» Material for the task:
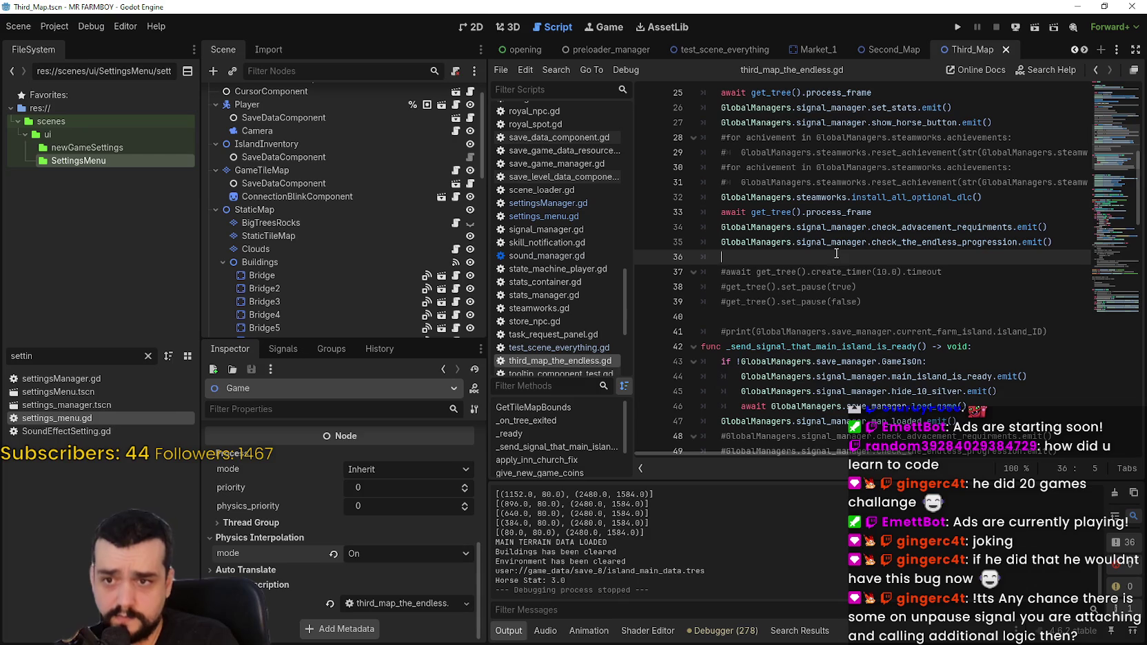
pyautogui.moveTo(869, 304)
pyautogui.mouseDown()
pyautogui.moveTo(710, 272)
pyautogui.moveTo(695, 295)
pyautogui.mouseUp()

...

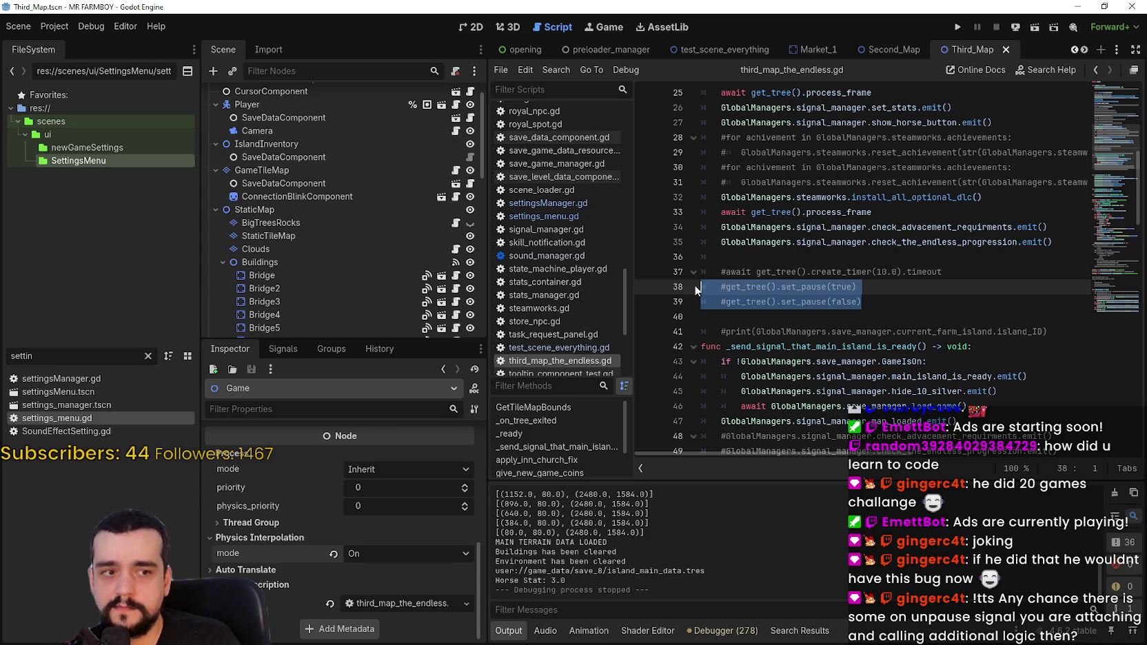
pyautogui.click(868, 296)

--

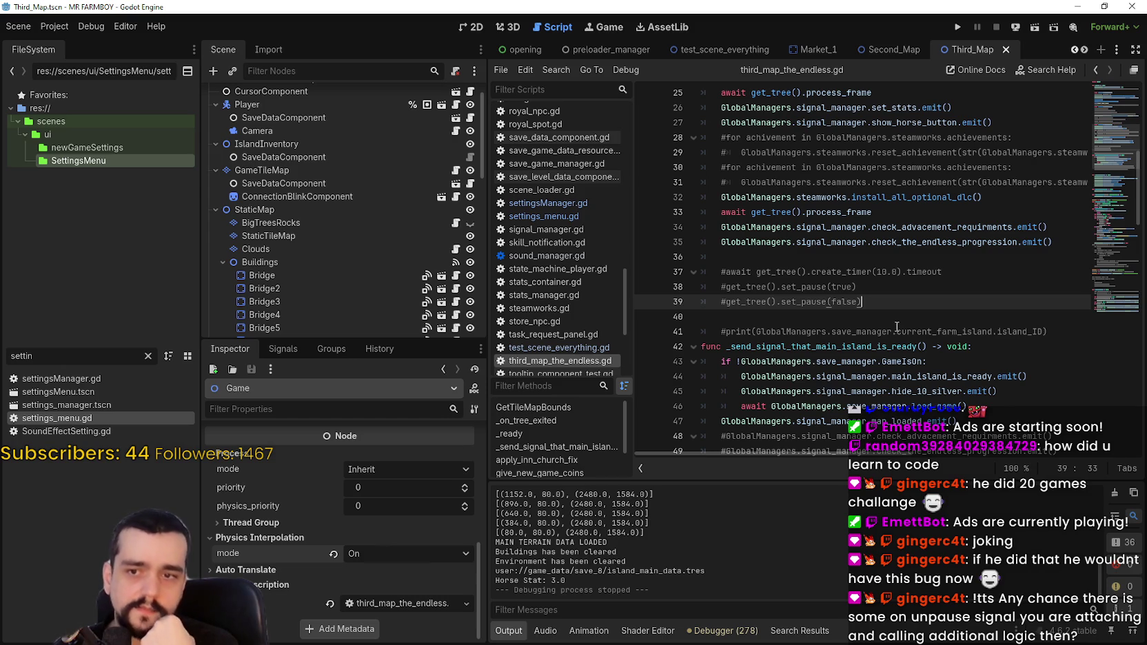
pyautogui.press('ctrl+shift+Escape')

» Problem to solve:
Provide nothing but the number of lines in the material above in which the string "moveTo" is found.

» Exercise response:
3